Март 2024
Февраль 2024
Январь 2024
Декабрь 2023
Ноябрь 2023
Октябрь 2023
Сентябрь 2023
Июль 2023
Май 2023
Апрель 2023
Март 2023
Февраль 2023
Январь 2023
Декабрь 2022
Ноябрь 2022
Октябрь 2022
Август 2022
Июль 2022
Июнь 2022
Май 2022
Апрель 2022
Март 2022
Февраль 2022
================================
## About this task
Where does the word "Февраль" show up in the material? Copy out each line that has it.

## Written answer
Февраль 2024
Февраль 2023
Февраль 2022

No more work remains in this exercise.